OK, admit it – you read “Accounting Terms” and thought “that does NOT apply to me!”  Let me explain why this post applies to everyone.  At some point in your life you are going to encounter an accounting term; if you know the basics terms you will handle these situations with confidence.  Here are a few examples of reasons you need to become more accounting savvy:

  • You have decided to invest in stock market:  Understanding basic accounting terms helps you become an educated investor.  All companies traded on the US stock exchanges are required to report annual financial statements.  Your investment advisor will likely discuss with you the results from the financial statements of these companies as you assess your investment options
  • You want to start a business:  You have a great idea for your new business and you are starting to outline what you hope is an amazing business plan.    
  • Your spouse owns a business:  I was asked recently to be an expert witness in a business case where the owners had recently divorced.  Both spouses were asked under oath about the accounting policies and practices of the company.  Unfortunately for the wife,  she had signed on several joint obligations, but was only able to answer the accounting questions with “I wasn’t involved in the accounting” and “I rarely saw the financial statements”.  You can and should be involved in the accounting of any business to which you are tied.
  • You want to move up in your position at work:  A solid understanding of the financial terms that affect your company is a way to help you earn a place in many business conversations.

These are just a few examples – there are many others that are just as important.  In her book “New Rules of the Game”, Susan Packard states: “Finance is a business language.  If you understand and can speak it, you will know how to communicate the financial health of your company to others…Getting to be comfortable with the language of numbers is a critical skill set for executive management.”   Let’s jump in!

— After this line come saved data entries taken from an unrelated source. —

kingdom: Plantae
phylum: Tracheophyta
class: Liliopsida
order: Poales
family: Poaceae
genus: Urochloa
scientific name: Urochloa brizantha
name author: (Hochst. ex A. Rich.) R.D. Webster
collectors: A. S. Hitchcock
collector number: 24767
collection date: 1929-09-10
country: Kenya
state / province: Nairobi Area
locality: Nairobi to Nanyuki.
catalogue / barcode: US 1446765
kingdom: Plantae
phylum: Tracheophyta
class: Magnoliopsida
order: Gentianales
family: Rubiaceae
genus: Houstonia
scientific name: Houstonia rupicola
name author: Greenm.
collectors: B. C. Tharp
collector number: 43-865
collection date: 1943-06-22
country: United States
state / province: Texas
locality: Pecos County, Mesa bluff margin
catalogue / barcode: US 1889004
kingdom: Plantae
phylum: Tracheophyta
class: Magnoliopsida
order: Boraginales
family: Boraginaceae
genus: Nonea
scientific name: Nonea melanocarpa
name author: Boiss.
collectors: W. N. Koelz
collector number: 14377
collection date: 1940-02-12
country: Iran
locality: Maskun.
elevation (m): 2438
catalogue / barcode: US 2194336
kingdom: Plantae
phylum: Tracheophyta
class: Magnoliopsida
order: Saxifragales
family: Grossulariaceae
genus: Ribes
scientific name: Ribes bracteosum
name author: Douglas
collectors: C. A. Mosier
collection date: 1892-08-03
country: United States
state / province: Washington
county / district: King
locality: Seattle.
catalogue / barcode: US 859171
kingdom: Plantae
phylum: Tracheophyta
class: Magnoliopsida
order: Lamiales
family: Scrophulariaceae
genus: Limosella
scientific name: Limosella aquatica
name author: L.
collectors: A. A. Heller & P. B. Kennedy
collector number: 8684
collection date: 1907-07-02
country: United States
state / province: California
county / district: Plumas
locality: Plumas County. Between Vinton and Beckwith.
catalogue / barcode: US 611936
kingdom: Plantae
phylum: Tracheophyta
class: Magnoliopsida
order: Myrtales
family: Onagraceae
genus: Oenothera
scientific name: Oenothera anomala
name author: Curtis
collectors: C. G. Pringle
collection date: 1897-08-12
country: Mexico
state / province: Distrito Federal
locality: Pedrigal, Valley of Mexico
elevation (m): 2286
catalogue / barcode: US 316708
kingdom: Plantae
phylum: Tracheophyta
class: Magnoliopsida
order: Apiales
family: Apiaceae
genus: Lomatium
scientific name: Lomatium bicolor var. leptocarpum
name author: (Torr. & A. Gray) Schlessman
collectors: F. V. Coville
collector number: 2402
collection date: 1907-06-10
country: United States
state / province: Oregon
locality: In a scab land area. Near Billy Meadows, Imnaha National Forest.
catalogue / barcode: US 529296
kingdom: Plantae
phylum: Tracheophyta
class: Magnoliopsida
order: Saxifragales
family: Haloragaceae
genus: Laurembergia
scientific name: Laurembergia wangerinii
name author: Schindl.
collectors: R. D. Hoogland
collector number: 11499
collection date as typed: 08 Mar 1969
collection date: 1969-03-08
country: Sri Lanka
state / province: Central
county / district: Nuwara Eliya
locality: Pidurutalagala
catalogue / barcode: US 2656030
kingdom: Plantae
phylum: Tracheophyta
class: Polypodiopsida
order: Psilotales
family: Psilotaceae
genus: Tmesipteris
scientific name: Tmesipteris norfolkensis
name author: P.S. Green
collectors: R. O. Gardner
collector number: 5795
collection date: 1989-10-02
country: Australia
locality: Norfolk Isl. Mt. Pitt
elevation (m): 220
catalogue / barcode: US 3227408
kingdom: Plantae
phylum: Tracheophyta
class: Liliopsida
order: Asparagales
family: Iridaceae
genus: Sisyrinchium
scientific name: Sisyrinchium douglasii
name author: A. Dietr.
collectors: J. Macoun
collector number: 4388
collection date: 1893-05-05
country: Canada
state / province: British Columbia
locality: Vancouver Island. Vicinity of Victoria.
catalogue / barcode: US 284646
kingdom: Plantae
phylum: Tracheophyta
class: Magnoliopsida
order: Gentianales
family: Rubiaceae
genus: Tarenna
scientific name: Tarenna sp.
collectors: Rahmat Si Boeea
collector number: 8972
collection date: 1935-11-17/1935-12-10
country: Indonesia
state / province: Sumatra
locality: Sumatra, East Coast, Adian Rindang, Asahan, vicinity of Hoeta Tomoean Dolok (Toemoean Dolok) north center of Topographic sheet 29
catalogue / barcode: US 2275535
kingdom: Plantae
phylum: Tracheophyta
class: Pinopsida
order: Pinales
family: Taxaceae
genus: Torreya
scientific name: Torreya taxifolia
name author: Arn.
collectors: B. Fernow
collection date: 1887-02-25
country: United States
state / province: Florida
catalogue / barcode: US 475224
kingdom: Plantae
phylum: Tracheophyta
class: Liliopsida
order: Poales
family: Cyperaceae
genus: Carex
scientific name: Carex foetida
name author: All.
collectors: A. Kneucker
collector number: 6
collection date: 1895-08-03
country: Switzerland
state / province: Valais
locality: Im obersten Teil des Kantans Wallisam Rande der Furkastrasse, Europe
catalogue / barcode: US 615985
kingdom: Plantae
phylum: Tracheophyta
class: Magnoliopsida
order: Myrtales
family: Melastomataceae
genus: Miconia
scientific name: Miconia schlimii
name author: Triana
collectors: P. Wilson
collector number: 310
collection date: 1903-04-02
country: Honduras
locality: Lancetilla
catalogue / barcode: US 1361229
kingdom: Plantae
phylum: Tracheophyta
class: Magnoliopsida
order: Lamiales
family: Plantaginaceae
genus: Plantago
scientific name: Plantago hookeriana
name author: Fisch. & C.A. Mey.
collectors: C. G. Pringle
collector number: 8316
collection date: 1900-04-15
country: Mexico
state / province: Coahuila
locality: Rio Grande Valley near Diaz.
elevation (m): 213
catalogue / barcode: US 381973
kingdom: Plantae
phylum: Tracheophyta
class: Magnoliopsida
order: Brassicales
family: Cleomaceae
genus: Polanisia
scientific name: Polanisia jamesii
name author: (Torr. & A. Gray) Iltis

  • Account:  Most people think of financial accounts, like checking or savings account, when they hear the term account.  However, in accounting terms, this refers to the accounts in your Chart of Accounts: asset, liability, owner’s equity, income, and expense.
  • Accounts Payable (A/P):  Everything that is owed to vendors, contractors, consultants, etc. is tracked in this account.
  • Accounts Receivable (A/R): This account tracks income that hasn’t been realized yet, like outstanding invoices.
  • Accrual Basis:  This is one of two basic accounting methods. Using it, you record income as it is invoiced, not when it’s actually received, and you records expense like bills when you receive them.
  • Cash Basis:  The second basic method of accounting.  Under this method you report income when you receive it and expenses when you pay the bills.
  • Asset: All physical items you own that have value.  This could be items such as cash, office equipment, and real estate.  
  • Liability:  Amounts owed by the business.  This could be items such as  accounts payable, credit cards, and bank loans
  • Equity:  The owner’s interest in the business.  Essentially,  this is what is left after subtracting your liabilities from your assets.
  • Cash Flow:  This refers to the relationship between incoming and outgoing funds during a specific time period.
  • Double-Entry Accounting:  This is the basis for all accounting systems. Every transaction must show where the funds came from and where they went.  Each has a Credit (decreases asset and expense accounts) and Debit (decreases liability and income accounts) which must balance out (other types of accounts can be affected).
  • Balance Sheet:  A financial statement that summarizes a company’s assets, liabilities, and equity.
  • Income Statement (also referred to as a Profit and Loss):  This is a financial statement that shows a company’s financial performance for a specific time period.  Shows company revenues and expenses for the given time period.
  • Net income:  This is your revenue minus expenses.
  • Payroll Liabilities:  This account tracks obligations such as payroll taxes, garnishments, and other withholdings deducted from employees’ paychecks and will remit to the appropriate agencies.
  • Post:  This simply refers to recording a transaction within one of your accounts.
  • Reconcile:  This is the process of verifying that your records and those of your financial institutions agree.
  • Trial Balance:  This standard financial report indicates whether your debits and credits are in balance.
  • Vendor:  With the exception of employees, this term generally refers to anyone who you pay as a part of your business operations.  
  • Customer:  This term generally refers to anyone you receive payments from as part of your business.
  • Aging Report:  A report that shows the length of time a company’s receivable or payable has been outstanding.

This list is by no means comprehensive, but it is a good starting place to understand the accounting lingo you will encounter in the business world.  I am reminded of the public service announcements from NBC when I was growing up “The More You Know”.  The more you know about accounting terms, the more you will be prepared to speak up when the opportunity arises.